En définitive, il n’y a pas de frontière dans la nouvelle économie qui se dessine en Gaspésie. Tous les secteurs, l’éolien, industriels, agricoles et commerciaux sont en ébullition : agriculture, biotechnologie, pharmaceutique, construction navale, transformation du bois. Les capitaux, comme les marchés, sont autant locaux que provinciaux et nationaux. Cette réorientation économique est-elle un leurre ou bien une réalité? Selon l’Institut de la statistique du Québec, les investissements privés ont passé en Gaspésie de 220 millions $ en 2000 à 269 millions $ l’année suivante pour atteindre 349 millions $ en 2002. Un taux de croissance de 25 à 30% pour la Gaspésie en comparaison de 1,1% pour la province dans le même temps. Pour une fois, et malgré tous les obstacles quotidiens, les chiffres semblent donner raison aux optimistes.
 
 
Bibliographie :

Bellerive, Karine. « Énergie éolienne – Un centre de recherche pourrait être implanté à Murdochville », Le Pharillon, 5 mai 2002, p. A5
Briand, Naomi. « Canada Changmin Neutraceutiques s’établit à Rivière-au-Renard », Le Soleil, 19 août 2002, p. A14.
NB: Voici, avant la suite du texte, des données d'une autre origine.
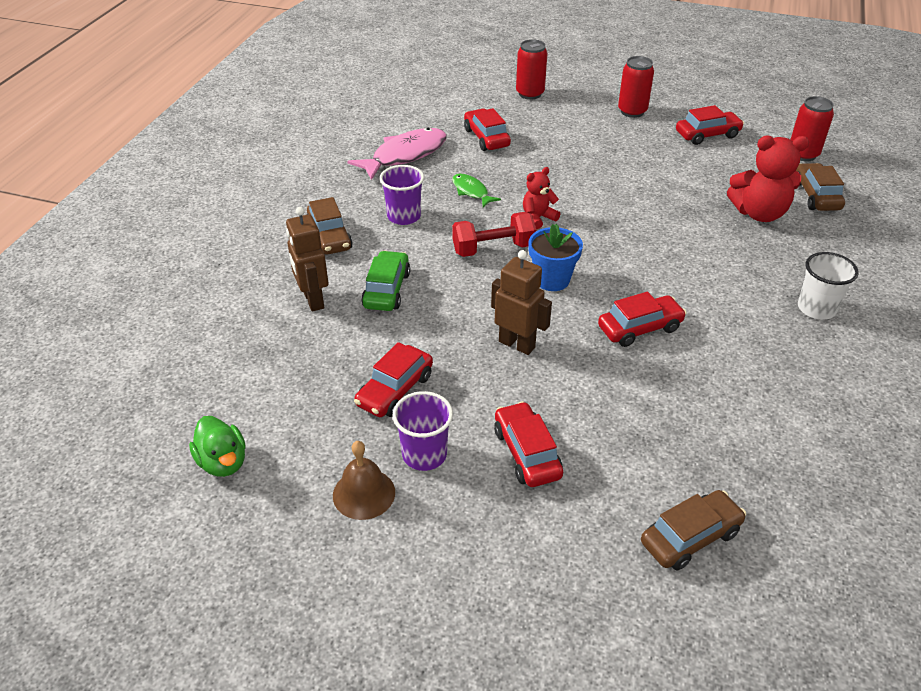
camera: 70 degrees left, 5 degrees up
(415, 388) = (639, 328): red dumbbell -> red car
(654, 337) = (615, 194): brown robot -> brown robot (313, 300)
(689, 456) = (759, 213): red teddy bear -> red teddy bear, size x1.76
Cyr, Mario. « Gaspésie, quand l’entrepreneur s’installe », Graffici, juillet 2002, p. 7.
D’Astous, Alexandre. « Québec investit dans la valorisation du concombre de mer », Le Pharillon, 7 juillet 2002, p. A2.
Gagné, Gilles. « Des Montréalais veulent exploiter l’eau pire de la Gaspésie », Le Soleil, 7 mai 2002.
Lavoie, Alain. « Éric Dubé : l’homme qui plantait des patates », Le Réveil Gaspésien, août 2002, p. 7; « Fabrication Delta exporte ses connaissances en Colombie-Britannique », ibid., p. 4; « Le discours est plus positif et les investissements sont en hausse en Gaspésie », Le Pharillon, 16 juin 2002.
Michaud, Henri. « Groupe Verreault – Un navire porteur d’espoir », Le Soleil, 10 août 2002; « Le Groupe GDS investira 2 millions aux Cèdres Chic-Chocs », Le Riverain, 11 août 2002, p. 5; « GDS confirme les 4,8 M$ à Matane », Le Soleil, 21 août 2002, p. A16.